Records from a data collection:
------------------------------------------------
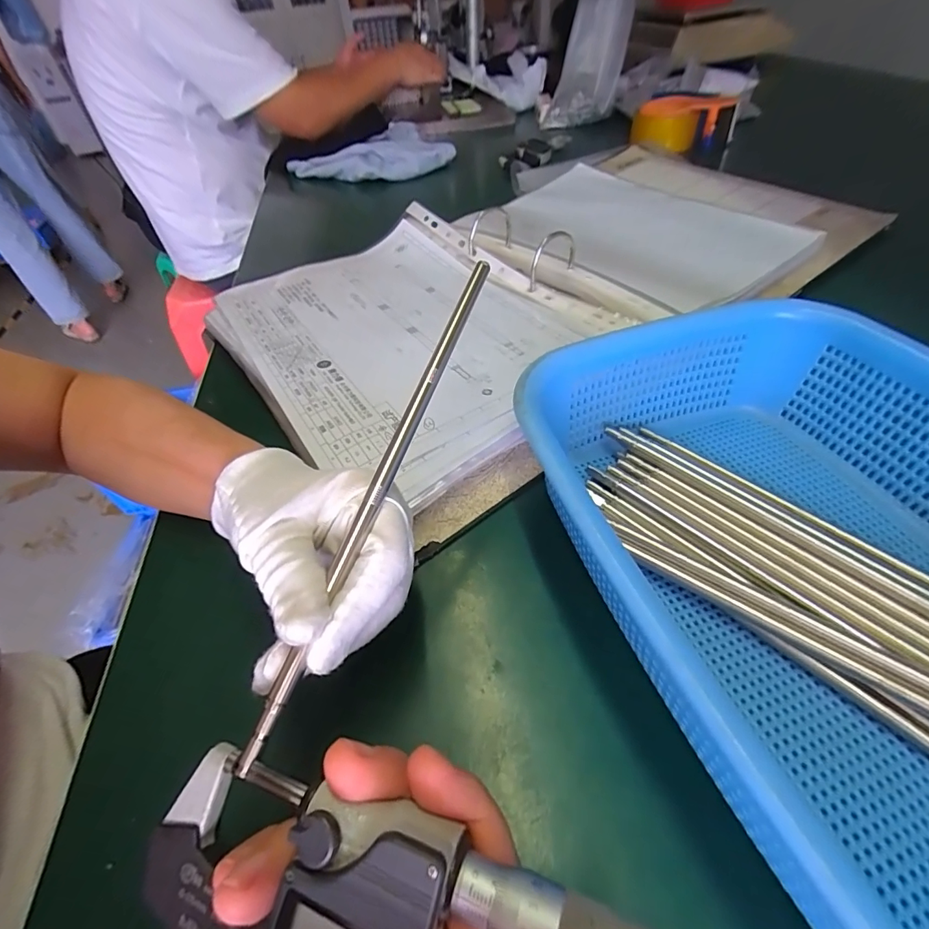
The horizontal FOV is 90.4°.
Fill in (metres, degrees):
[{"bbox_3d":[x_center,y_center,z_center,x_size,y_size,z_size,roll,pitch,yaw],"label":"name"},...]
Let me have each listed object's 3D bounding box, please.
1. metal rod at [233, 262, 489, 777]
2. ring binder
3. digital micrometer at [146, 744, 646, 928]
[{"bbox_3d":[-0.030,-0.004,0.194,0.008,0.009,0.236,15,64,15],"label":"metal rod"},{"bbox_3d":[0.092,-0.199,0.450,0.616,0.043,0.340,-33,52,-22],"label":"ring binder"},{"bbox_3d":[-0.017,0.115,0.117,0.157,0.028,0.051,-2,49,15],"label":"digital micrometer"}]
------------------------------------------------
Work request: For each record above, write out every line exactly and skip the pictures.

Solution for this problem:
The horizontal FOV is 90.4°.
Fill in (metres, degrees):
[{"bbox_3d":[x_center,y_center,z_center,x_size,y_size,z_size,roll,pitch,yaw],"label":"name"},...]
Let me have each listed object's 3D bounding box, please.
1. metal rod at [233, 262, 489, 777]
2. ring binder
3. digital micrometer at [146, 744, 646, 928]
[{"bbox_3d":[-0.030,-0.004,0.194,0.008,0.009,0.236,15,64,15],"label":"metal rod"},{"bbox_3d":[0.092,-0.199,0.450,0.616,0.043,0.340,-33,52,-22],"label":"ring binder"},{"bbox_3d":[-0.017,0.115,0.117,0.157,0.028,0.051,-2,49,15],"label":"digital micrometer"}]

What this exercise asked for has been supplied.